• EXERCISE INSTRUCTIONS:
Repeat the records. Keep every word and mark exactly as it is.

• Records from a collection:
------------------------------------------------------------
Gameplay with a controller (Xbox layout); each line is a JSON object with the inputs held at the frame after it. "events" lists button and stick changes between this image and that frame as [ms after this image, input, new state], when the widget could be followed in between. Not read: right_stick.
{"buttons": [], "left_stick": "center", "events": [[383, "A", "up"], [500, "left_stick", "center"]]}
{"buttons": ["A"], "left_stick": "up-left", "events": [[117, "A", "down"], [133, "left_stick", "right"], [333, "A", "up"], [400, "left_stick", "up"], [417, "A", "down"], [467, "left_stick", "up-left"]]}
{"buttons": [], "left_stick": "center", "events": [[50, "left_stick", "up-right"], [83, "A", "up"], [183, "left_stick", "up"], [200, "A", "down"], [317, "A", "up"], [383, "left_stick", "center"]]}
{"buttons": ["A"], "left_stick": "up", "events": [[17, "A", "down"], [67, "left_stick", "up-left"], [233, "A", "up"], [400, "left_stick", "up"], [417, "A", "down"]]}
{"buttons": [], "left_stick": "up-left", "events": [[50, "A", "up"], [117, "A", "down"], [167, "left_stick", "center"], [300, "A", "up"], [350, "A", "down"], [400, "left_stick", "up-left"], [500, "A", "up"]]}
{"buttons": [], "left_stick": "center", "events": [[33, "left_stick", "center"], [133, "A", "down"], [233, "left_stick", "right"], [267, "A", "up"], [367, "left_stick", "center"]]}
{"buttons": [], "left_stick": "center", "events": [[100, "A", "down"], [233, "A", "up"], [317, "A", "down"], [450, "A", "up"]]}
------------------------------------------------------------
• ANSWER BOX:
Gameplay with a controller (Xbox layout); each line is a JSON object with the inputs held at the frame after it. "events" lists button and stick changes between this image and that frame as [ms after this image, input, new state], when the widget could be followed in between. Not read: right_stick.
{"buttons": [], "left_stick": "center", "events": [[383, "A", "up"], [500, "left_stick", "center"]]}
{"buttons": ["A"], "left_stick": "up-left", "events": [[117, "A", "down"], [133, "left_stick", "right"], [333, "A", "up"], [400, "left_stick", "up"], [417, "A", "down"], [467, "left_stick", "up-left"]]}
{"buttons": [], "left_stick": "center", "events": [[50, "left_stick", "up-right"], [83, "A", "up"], [183, "left_stick", "up"], [200, "A", "down"], [317, "A", "up"], [383, "left_stick", "center"]]}
{"buttons": ["A"], "left_stick": "up", "events": [[17, "A", "down"], [67, "left_stick", "up-left"], [233, "A", "up"], [400, "left_stick", "up"], [417, "A", "down"]]}
{"buttons": [], "left_stick": "up-left", "events": [[50, "A", "up"], [117, "A", "down"], [167, "left_stick", "center"], [300, "A", "up"], [350, "A", "down"], [400, "left_stick", "up-left"], [500, "A", "up"]]}
{"buttons": [], "left_stick": "center", "events": [[33, "left_stick", "center"], [133, "A", "down"], [233, "left_stick", "right"], [267, "A", "up"], [367, "left_stick", "center"]]}
{"buttons": [], "left_stick": "center", "events": [[100, "A", "down"], [233, "A", "up"], [317, "A", "down"], [450, "A", "up"]]}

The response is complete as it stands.